▸ WHAT YOU NEED TO DO
Recast the entries from the line with "栃木県でバーベキューするな" to the line with "お問い合わせ、ご注文はこちらにお願いします。" as a Markdown table with the columns No. and Line. Number each row and leave out any blank lines.
(TASK DATA begins)
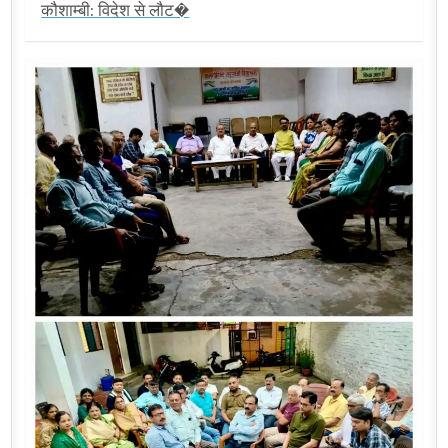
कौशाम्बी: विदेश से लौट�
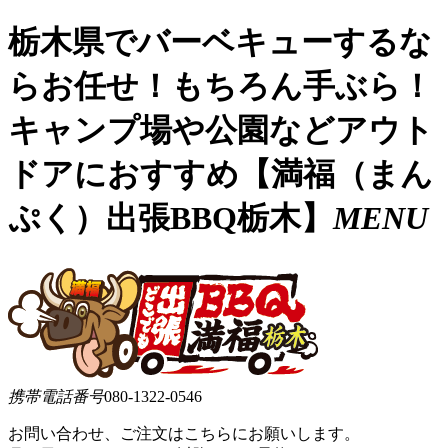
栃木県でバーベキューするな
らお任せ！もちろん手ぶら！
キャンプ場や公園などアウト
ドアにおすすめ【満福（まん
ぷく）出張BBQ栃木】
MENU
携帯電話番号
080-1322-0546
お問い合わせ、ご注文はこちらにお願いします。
(TASK DATA ends)
(TASK DATA begins)
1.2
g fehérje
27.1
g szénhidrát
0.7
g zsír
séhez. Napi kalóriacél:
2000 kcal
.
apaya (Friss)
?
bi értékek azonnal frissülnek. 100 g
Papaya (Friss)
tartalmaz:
(TASK DATA ends)
▸ TASK RESPONSE
| No. | Line |
|---|---|
| 1 | 栃木県でバーベキューするな |
| 2 | らお任せ！もちろん手ぶら！ |
| 3 | キャンプ場や公園などアウト |
| 4 | ドアにおすすめ【満福（まん |
| 5 | ぷく）出張BBQ栃木】 |
| 6 | MENU |
| 7 | 携帯電話番号 |
| 8 | 080-1322-0546 |
| 9 | お問い合わせ、ご注文はこちらにお願いします。 |